Two months later, I was better prepared for the final exam. I even showed up earlier than usual. As I waited for the exam to start, I mumbled a few words to the person next to me, explaining how I’d studied but had no idea if I was ready for this test, alluding to the belief that the professor was largely to blame. I didn’t expect such a strong reaction from the classmate, a senior who must have switched majors along the way or somehow missed this introductory class earlier in his college career. He was a football player and I’d never talked to him before. I had seen him in a completely different state on Friday nights after enjoying the party scene off campus, but he seemed surprisingly serious at the moment. He was not pleased with my critique of the professor, leaned toward me, and retorted with three simple questions. Did you read? Did you study? How long did you study? There was no time for me to answer before the professor arrived and the exam started.

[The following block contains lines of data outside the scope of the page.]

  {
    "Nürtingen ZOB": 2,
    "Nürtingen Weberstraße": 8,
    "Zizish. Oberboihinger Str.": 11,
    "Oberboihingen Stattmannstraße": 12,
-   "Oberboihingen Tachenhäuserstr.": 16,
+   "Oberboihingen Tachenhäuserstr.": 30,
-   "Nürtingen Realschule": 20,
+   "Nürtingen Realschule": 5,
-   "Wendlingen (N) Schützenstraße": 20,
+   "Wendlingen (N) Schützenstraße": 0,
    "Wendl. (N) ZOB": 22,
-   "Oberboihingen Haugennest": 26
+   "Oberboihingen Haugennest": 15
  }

This classmates’s reply represented a belief about what it takes to be successful in college. It has less to do with the professor and almost everything to do with the student. Students who read, think, study, and work hard within the parameters set by the instructor earn the best grades. The professor lectures, creates tests and assignments, and grades the quality of your work.

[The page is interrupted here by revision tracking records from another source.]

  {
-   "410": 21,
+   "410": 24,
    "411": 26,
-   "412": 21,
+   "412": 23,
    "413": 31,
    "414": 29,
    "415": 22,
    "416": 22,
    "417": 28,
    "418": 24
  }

Over the entire semester, I never had a  one-on-one conversation with the professor.  Thinking back, this might have set the groundwork for my growing interest in self-directed learning in a connected world. In some ways, it did not set the bar very high. If I can find quality content and a person or group of people to give me rich and substantive feedback on my progress, I would have met or exceeded what I experienced in this first year American civilization class.

The first year of college consisted of the largest class sizes with the least amount of personal feedback and interaction with the professor. Later years involved ample small seminars, rich and rewarding one-on-one conversations with professors, robust peer discussion in and out of class, and even a good measure of formative feedback on my work. Not every class was like that, but many were.

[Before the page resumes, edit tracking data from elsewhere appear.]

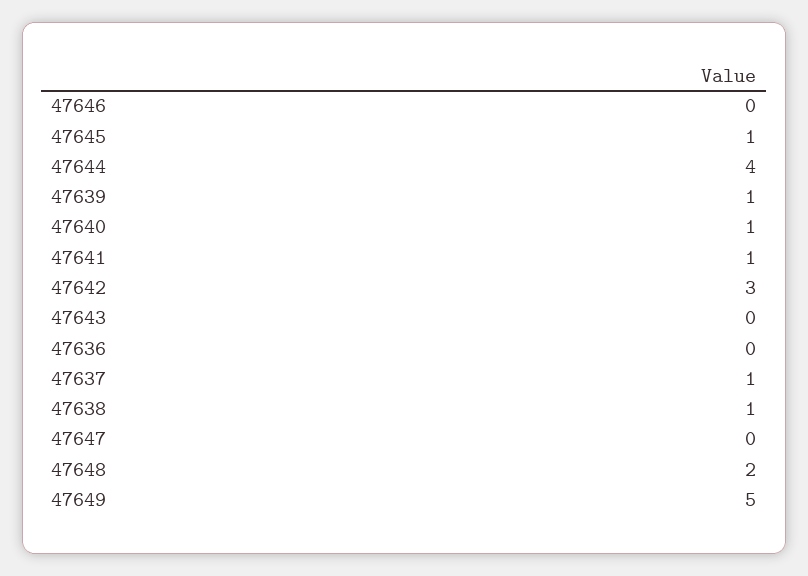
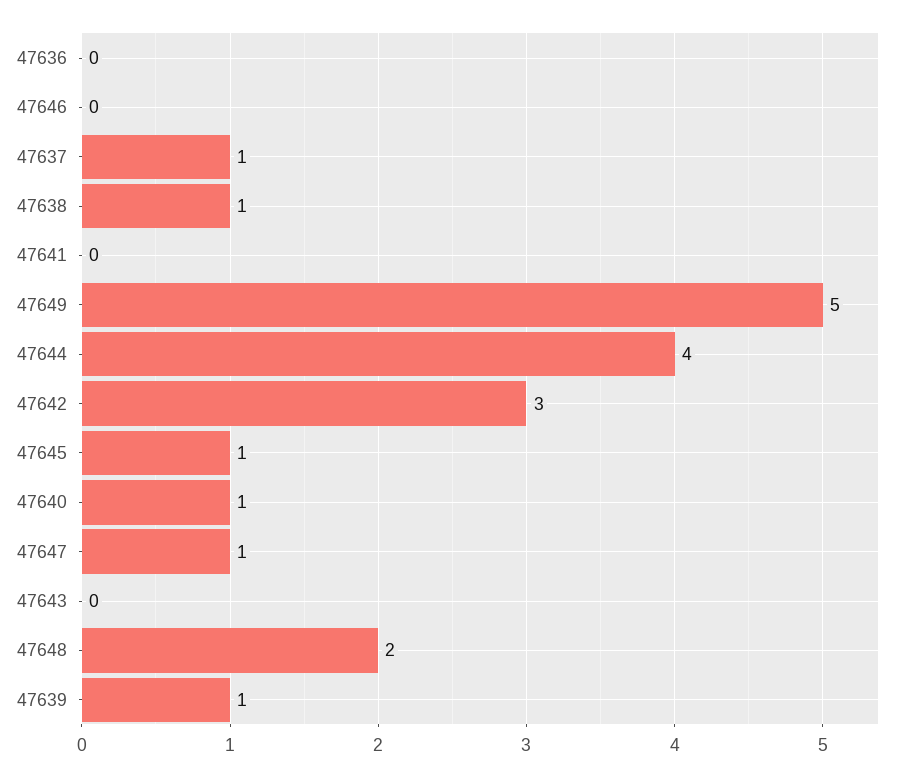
  {
    "47646": 0,
    "47645": 1,
    "47644": 4,
    "47639": 1,
    "47640": 1,
-   "47641": 1,
+   "47641": 0,
    "47642": 3,
    "47643": 0,
    "47636": 0,
    "47637": 1,
    "47638": 1,
-   "47647": 0,
+   "47647": 1,
    "47648": 2,
    "47649": 5
  }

It wasn’t just the class structure that changed. It was me. As I progressed through college, I gained the confidence to seek out mentors. I read and studied for personal interest, not just for a class assignment. I engaged in volunteer work at a large museums to explore my passions and interests in anthropology. I sought out peers with shared interests, and our late-night conversations far exceeded the depth that we reached in formal class settings. In other words, my education took off when I relied less on the instructor and more on my growing capacities as person with curiosity and a love of learning.

While there is much that learning organizations can do to create higher quality learning experiences, the single most important part of an education that promotes access & opportunity is student ownership. If K-12 and higher education institutions are going to truly equip people to thrive as learners and throughout life, it will come from nurturing people who are not dependent upon a formal teacher-student construct. People with ownership who can self-regulate and self-direct have a huge advantage in the connected world. Where traditional literacy was once a key to the treasures of learning and opportunity, self-direction is that key in the emergent future. Resources that meet or far exceed what I experienced in a first year American civilization lecture are freely available to those who can find and take advantage of them. Empowering people to take advantage of such resources and communities is one of our best changes at making progress toward access, opportunity, even workforce development.